两人姗姗来迟,馆子内人不多,提前过来的四位围聚在一条桌边,没有他们落座的空间,宋柏自觉领着韩岁去了隔壁桌。
“怎么来这么晚,我们都快吃完了,问你们要吃什么也不回消息......”周莲心放在欲再度拨通电话的手,嗔怒道。
“我睡醒之后得给我点时间缓缓吧,神不知鬼不觉就被你们‘拐’到这里来了,总要平复平复心情。”韩岁快速扫过墙上贴着的纸质菜单,朝旁边的人吆喝,“要一碗小份的鲜肉馄饨。”
宋柏跟她点了份一样的,大份。
点完餐,宋柏扯出几张纸巾,在桌面上擦拭,着重擦了擦她那边的位置。
纸巾很快变成一团黑色的脏东西,这种桌子上有着长期留下的油垢,简单的湿抹布无法擦除,宋柏简单擦拭过后补充道:“你再用纸巾垫一下。”

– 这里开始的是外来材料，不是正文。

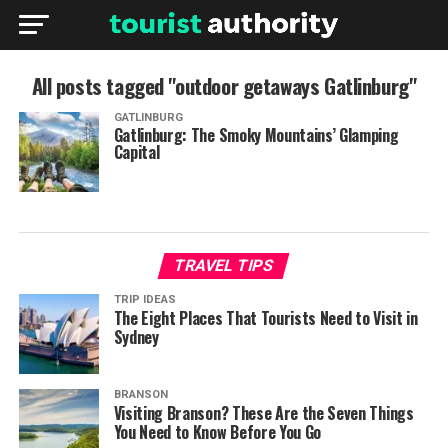
All posts tagged "outdoor getaways Gatlinburg"
GATLINBURG
Gatlinburg: The Smoky Mountains’ Glamping
Capital
TRAVEL TIPS
TRIP IDEAS
The Eight Places That Tourists Need to Visit in
Sydney
BRANSON
Visiting Branson? These Are the Seven Things
You Need to Know Before You Go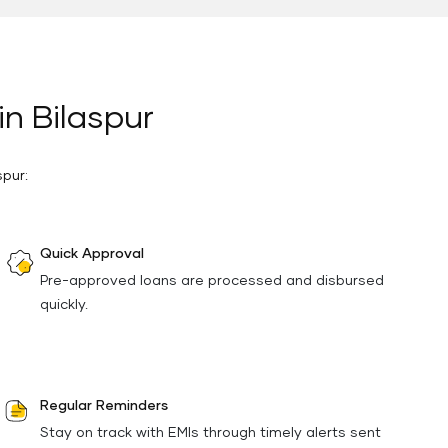
in Bilaspur
spur:
Quick Approval
Pre-approved loans are processed and disbursed
quickly.
Regular Reminders
Stay on track with EMIs through timely alerts sent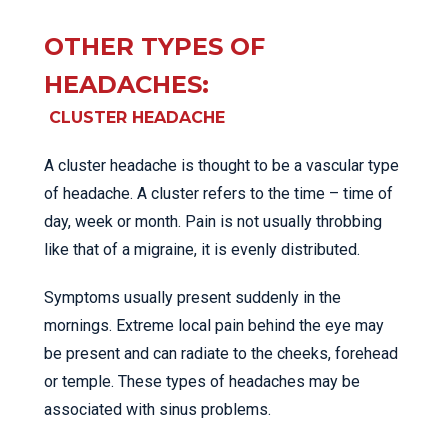
OTHER TYPES OF
HEADACHES:
CLUSTER HEADACHE
A cluster headache is thought to be a vascular type
of headache. A cluster refers to the time – time of
day, week or month. Pain is not usually throbbing
like that of a migraine, it is evenly distributed.
Symptoms usually present suddenly in the
mornings. Extreme local pain behind the eye may
be present and can radiate to the cheeks, forehead
or temple. These types of headaches may be
associated with sinus problems.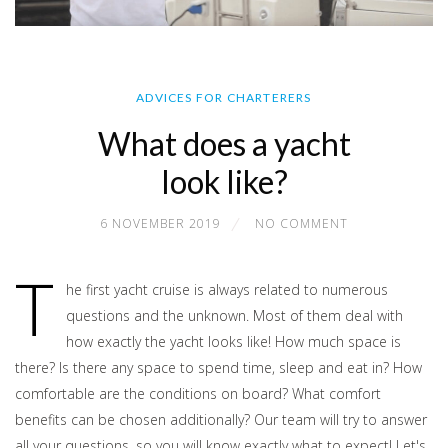
ADVICES FOR CHARTERERS
What does a yacht
look like?
6 NOVEMBER 2019
NO COMMENT
T
he first yacht cruise is always related to numerous
questions and the unknown. Most of them deal with
how exactly the yacht looks like! How much space is
there? Is there any space to spend time, sleep and eat in? How
comfortable are the conditions on board? What comfort
benefits can be chosen additionally? Our team will try to answer
all your questions, so you will know exactly what to expect! Let's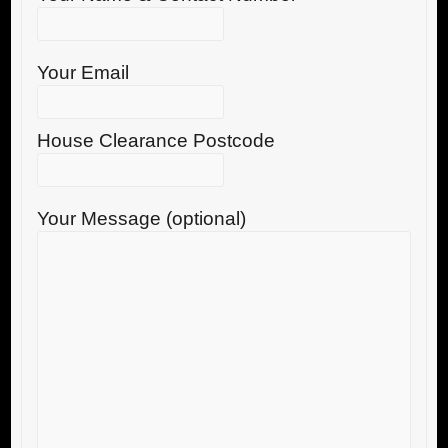
Your Email
House Clearance Postcode
Your Message (optional)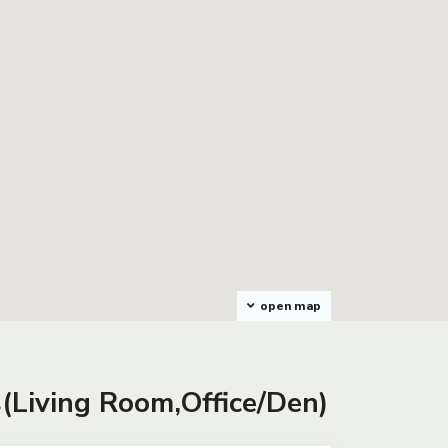
open map
s(Living Room,Office/Den)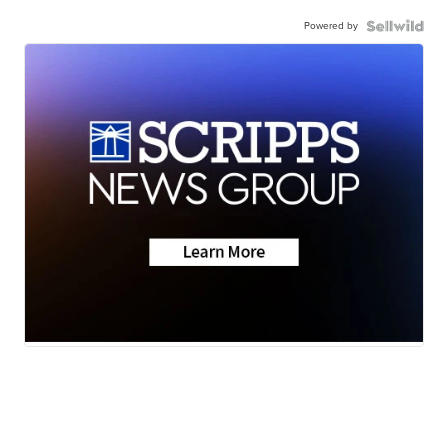
Powered by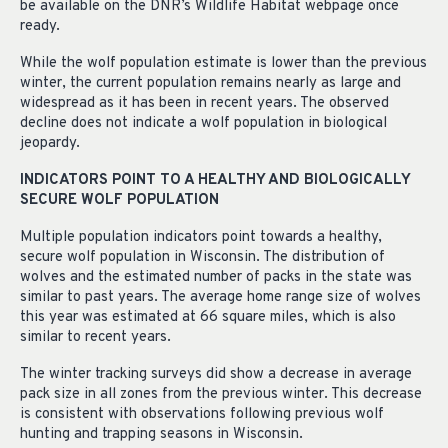
be available on the DNR’s Wildlife Habitat webpage once
ready.
While the wolf population estimate is lower than the previous
winter, the current population remains nearly as large and
widespread as it has been in recent years. The observed
decline does not indicate a wolf population in biological
jeopardy.
INDICATORS POINT TO A HEALTHY AND BIOLOGICALLY
SECURE WOLF POPULATION
Multiple population indicators point towards a healthy,
secure wolf population in Wisconsin. The distribution of
wolves and the estimated number of packs in the state was
similar to past years. The average home range size of wolves
this year was estimated at 66 square miles, which is also
similar to recent years.
The winter tracking surveys did show a decrease in average
pack size in all zones from the previous winter. This decrease
is consistent with observations following previous wolf
hunting and trapping seasons in Wisconsin.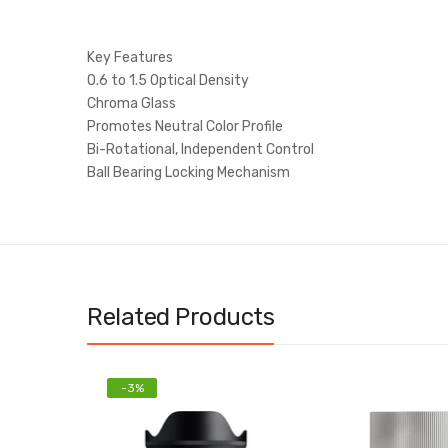
Key Features
0.6 to 1.5 Optical Density
Chroma Glass
Promotes Neutral Color Profile
Bi-Rotational, Independent Control
Ball Bearing Locking Mechanism
Related Products
-3%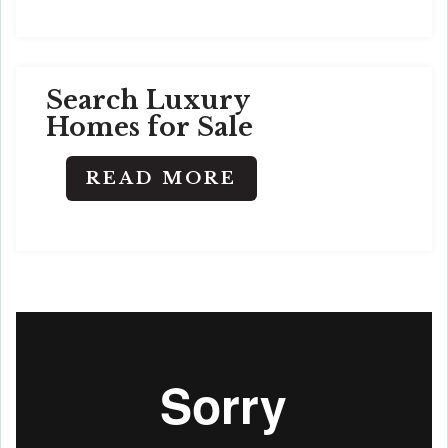
Search Luxury
Homes for Sale
READ MORE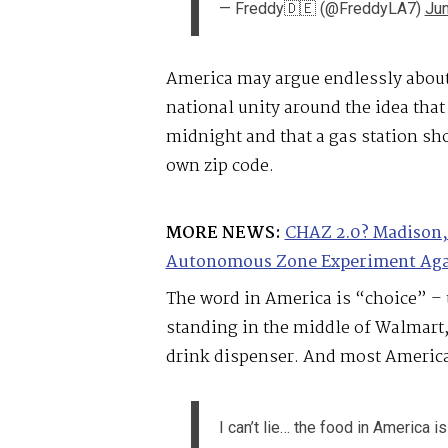
— Freddy🇩🇪 (@FreddyLA7)
Jun
America may argue endlessly about 
national unity around the idea that
midnight and that a gas station sho
own zip code.
MORE NEWS:
CHAZ 2.0? Madison, 
Autonomous Zone Experiment Ag
The word in America is “choice” – t
standing in the middle of Walmart, 
drink dispenser. And most American
I can’t lie… the food in America is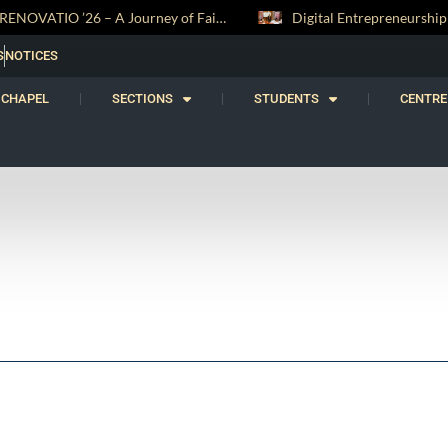
RENOVATIO ’26 – A Journey of Faith, Knowledge and Witness
S
NOTICES
CHAPEL
SECTIONS
STUDENTS
CENTRE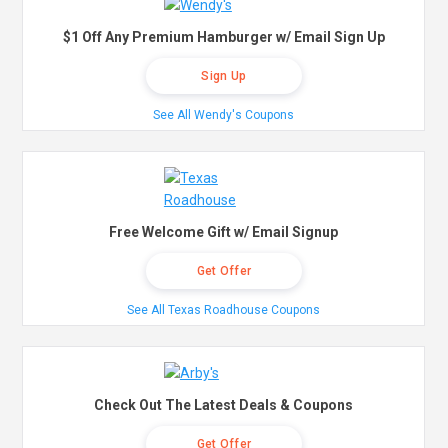
$1 Off Any Premium Hamburger w/ Email Sign Up
Sign Up
See All Wendy's Coupons
Free Welcome Gift w/ Email Signup
Get Offer
See All Texas Roadhouse Coupons
Check Out The Latest Deals & Coupons
Get Offer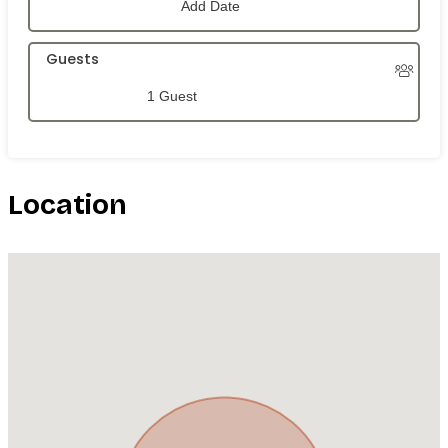
Guests
1 Guest
Location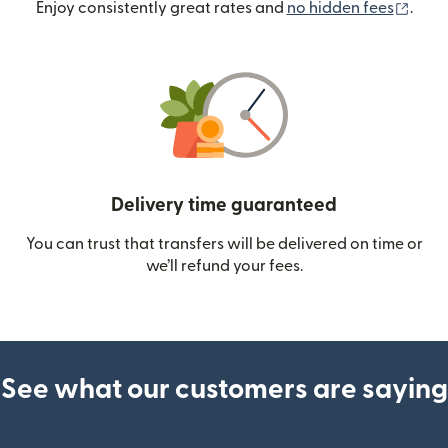
(ope
Enjoy consistently great rates and
no hidden fees
.
Delivery time guaranteed
You can trust that transfers will be delivered on time or
we’ll refund your fees.
See what our customers are saying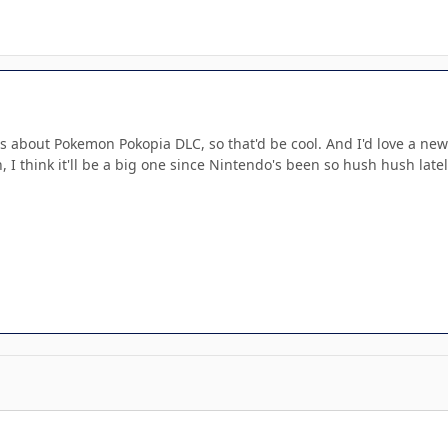
 about Pokemon Pokopia DLC, so that'd be cool. And I'd love a new 
 I think it'll be a big one since Nintendo's been so hush hush latel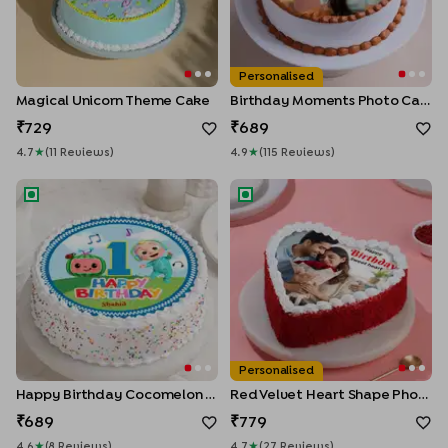
Personalised
Magical Unicorn Theme Cake
Birthday Moments Photo Cake
729
689
4.7
★
(
11
Review
S
)
4.9
★
(
115
Review
S
)
Happy Birthday Cocomelon Cake
Red Velvet Heart Shape Phot
Personalised
Happy Birthday Cocomelon Cake
Red Velvet Heart Shape Photo Cake
689
779
4.6
★
(
8
Review
S
)
4.7
★
(
27
Review
S
)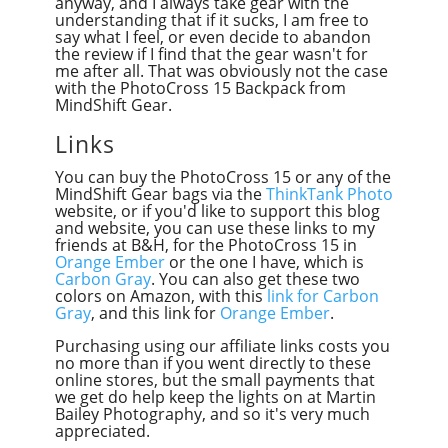
anyway, and I always take gear with the
understanding that if it sucks, I am free to
say what I feel, or even decide to abandon
the review if I find that the gear wasn't for
me after all. That was obviously not the case
with the PhotoCross 15 Backpack from
MindShift Gear.
Links
You can buy the PhotoCross 15 or any of the
MindShift Gear bags via the
ThinkTank Photo
website, or if you'd like to support this blog
and website, you can use these links to my
friends at B&H, for the PhotoCross 15 in
Orange Ember
or the one I have, which is
Carbon Gray
. You can also get these two
colors on Amazon, with this
link for Carbon
Gray
, and this link for
Orange Ember
.
Purchasing using our affiliate links costs you
no more than if you went directly to these
online stores, but the small payments that
we get do help keep the lights on at Martin
Bailey Photography, and so it's very much
appreciated.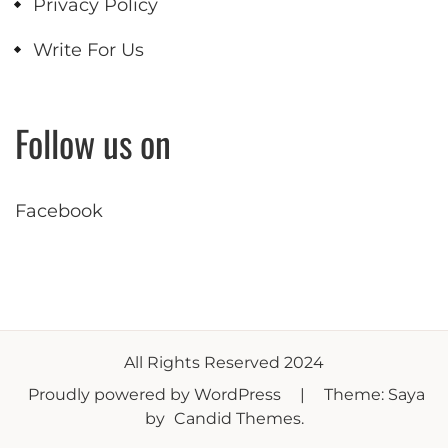
Privacy Policy
Write For Us
Follow us on
Facebook
All Rights Reserved 2024
Proudly powered by WordPress
|
Theme: Saya
by
Candid Themes
.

韩岁见他忙碌一番,没好意思说自己不需要,换做在家她一定会掏出ipad搭配下饭剧一起,但现在他们已迟到,再加上她进食速度缓慢,只得抛开手机闷头吃了。
但她还是象征性地点了点头:“谢谢。”
宋柏擦桌子的手一顿,很快恢复如初,调侃道:“我们的关系还需要说谢谢?”
“也是。”对面服务员端着两碗馄饨过来,韩岁蓄势待发,她已经闻到了馄饨汤里的香菜味,“不过我也只是意思意思,不用太放在心上啊小宋子。”
宋柏:……
白雾缭绕,在两人之间飘逸,隔雾看花的奇异感受在韩岁心底悄然蔓延。
虽然知道宋柏长得好看,但现在这样朦朦胧胧氛围,柔化他凌厉的轮廓,平白增添了一种年上的成熟魅力,让韩岁脱离出从小一起长大时养出的刻板印象,有什么东西在他们空缺的六年里滋然生长。
心跳好像快了些,韩岁徒劳地用手掌盖住自己的心脏,好像这样就能掩盖她时隔许久依旧对他会感到心动的这一事实。
韩岁眨眨眼,摈弃掉心底胡乱飞舞的心绪,吃馄饨的速度都快了些。
身后四位早早收拾完毕,韩岁在周莲心的唠叨下勉强结束这碗馄饨。
吃得有些快了,肚子胀胀的,有点难受,她觉得自己要很快站起来消化消化。
韩伯山抬腕看表,报时:“已经快一点了,再不出发,要赶不上落日了。”
他们步行上山,坐大巴车下山,这样能减少下山对膝盖的损伤。
周莲心和韩伯山是躲着韩岁计划的这一切,所以韩岁是空手来的,后背轻轻松松,有种春游的惬意感。
韩岁东看看西看看,还别说,久盯屏幕导致的酸胀重影,在久违地看见一片绿油油的植被后,得到了缓解,身心都畅快了不少。
只是到了今年才重新开始接触运动的韩岁实在是难以征服这座海报一千三百米加的南山。
才从餐馆走到山脚下,她就已经开始喘气。
呼吸粗重,遥遥看见一石头雕刻而成的拱门,隔壁立着块圆乎乎、打磨光滑的巨石,上面刻着两个字,用红色填底。
用后脚跟想也知道这次爬山之旅从这里正式开始。
韩岁两眼一黑,差点晕过去。
完蛋了,她想回家。
不知不觉间她已经落到了队伍后头,几人聊天的声音逐渐远去,耳边只留下自己逐渐粗重的喘息声。
“这也,哈,走太快了吧……”
南山主烧香拜佛,金顶安置了一座不大的寺庙,供奉着各路神仙,为主的当为财神爷,香火连年旺盛,交通也很发达,从山脚至山顶有全程包圆的大巴车,也有从半山腰到山顶的缆车,照顾了全年龄段的人都能亲自上到山顶来许愿还愿。
韩岁放缓上行的速度开始摆烂,反正跟不上了,不如悠哉悠哉沿途看看风景,她来这里的目的可不是登山,放松才是主线。
周莲心总算看到她已脱离队伍,站在层层台阶上朝下吆喝:“岁岁!走快点!再慢点就赶不上落日和下山的班车了!”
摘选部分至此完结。